Anyone else got to the point in life when you're so unhappy, your subconscious tries to kill you? Lying in my bath, suddenly realising my mouth is full of water, about to breathe in. Probably wouldn't have worked anyway but the fact I'm subconsciously trying to kill myself scares me. I'm supposed to be staying alive for my boyfriend. For my family. All I can think about right now is hurting myself. I want a razor blade. I don't usually cut, I prefer other methods, but I want to cut myself. I want to carve stars and patterns into my body. There's something wrong with me.

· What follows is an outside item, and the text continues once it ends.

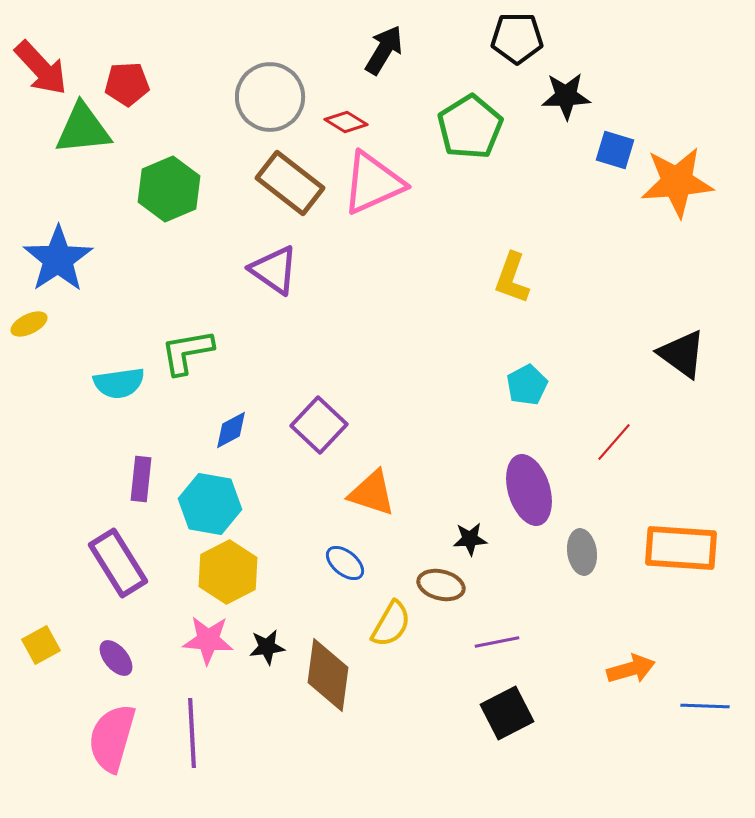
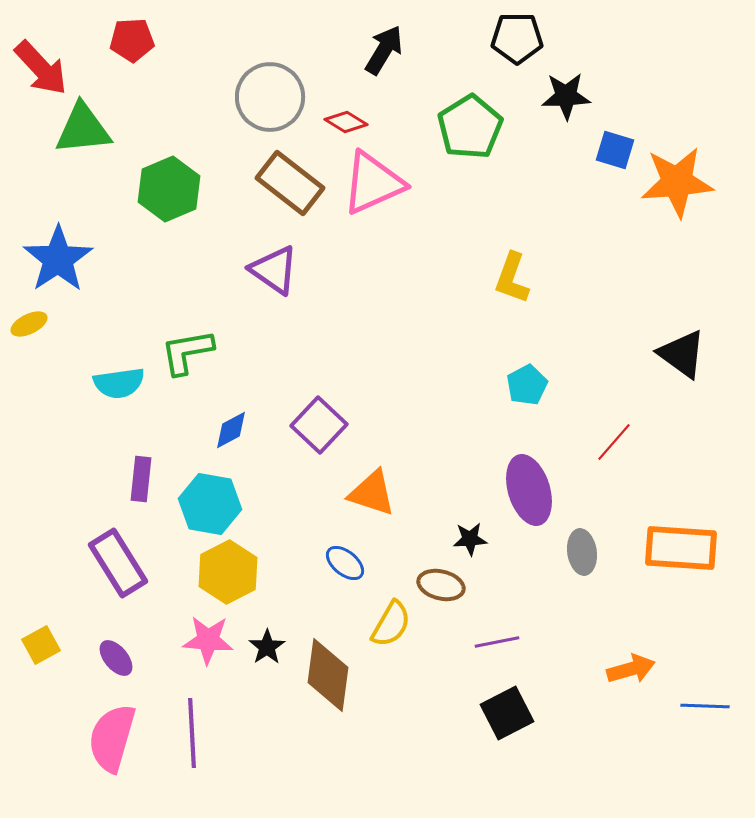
red pentagon at (127, 84): moved 5 px right, 44 px up
black star at (267, 647): rotated 27 degrees counterclockwise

Me too my dude. I do feel the same way also. I subconsciously want to hurt myself because I feel terrible. Most the time my thoughts are devoted to ways I kill myself and the other half are to my girlfriend. I stay alive for her also. And the next Star Wars installments. But believe it or not, you are not alone in this matter. A girl at my school attempted suicide Tuesday and won't be returning to school and honestly I felt the same. I don't really feel okay. But hey, keep your head up. It's okay to feel this way. Don't let somone invalidate you because at some point we do feel like this. Stay alive my friend <3
At least you ve got a family and a boyfriend, some don't have either. As for cutting yourself, I did it a few times and it s def not worth it. I think you should really look deep inside yourself and find what makes you unhappy, try to solve it, if you can, or at least make peace with yourself about it. Depression is a hole and if you re not taking any actions you ll just go deeper into it. But there is always a cause for depression and finding it it s the first step. Hope you get well.
I'm sorry things are shitty right now. It is for me too. Honestly some days I live solely for my cats and the upcoming seasons of my tv shows.